The Exceeding Sinfulness of Sin


“I do not think, in the nature of things, that mortal man can at all realize the exceeding sinfulness of sin in the sight of that holy and perfect One with whom we have to do. On the one hand, God is that eternal Being who ‘chargeth His angels with folly’ and in whose sight the very ‘heavens are not clean.’ He is One who reads thoughts and motives as well as actions and requires ‘truth in the inward parts’ (Job 4:18; 15:15; Ps. 51:6). We, on the other hand – poor blind creatures, here today and gone tomorrow, born in sin, surrounded by sinners, living in a constant atmosphere of weakness, infirmity and imperfection – can form none but the most inadequate conceptions of the hideousness of evil. We have no line to fathom it and no measure by which to gauge it. The blind man can see no difference between a masterpiece of Titian or Raphael and the queen’s head on a village signboard. The deaf man cannot distinguish between a penny whistle and a cathedral organ. The very animals whose smell is most offensive to us have no idea that they are offensive and are not offensive to one another.

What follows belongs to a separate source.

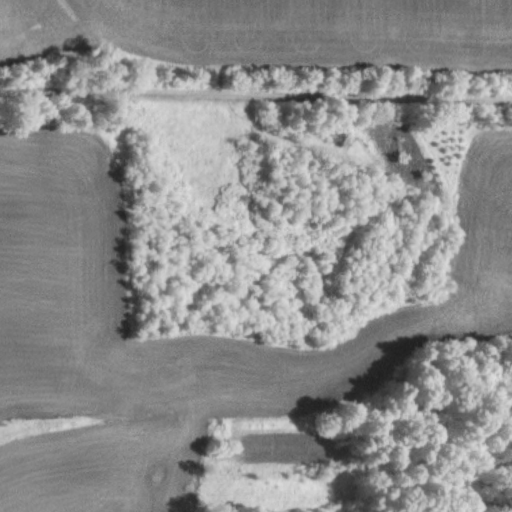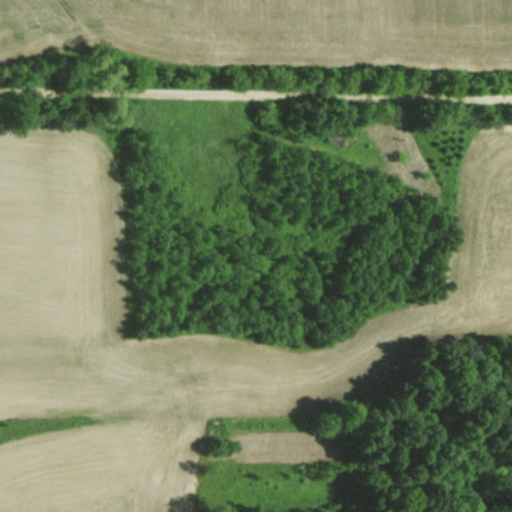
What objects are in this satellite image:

Fallen men and women, I believe, can have no just idea what a vile thing sin is in the sight of that God whose handiwork is absolutely perfect – perfect whether we look through telescope or microscope; perfect in the formation of a mighty planet like Jupiter, with his satellites, keeping time to a second as he rolls round the sun; perfect in the formation of the smallest insect that crawls over a foot of ground.”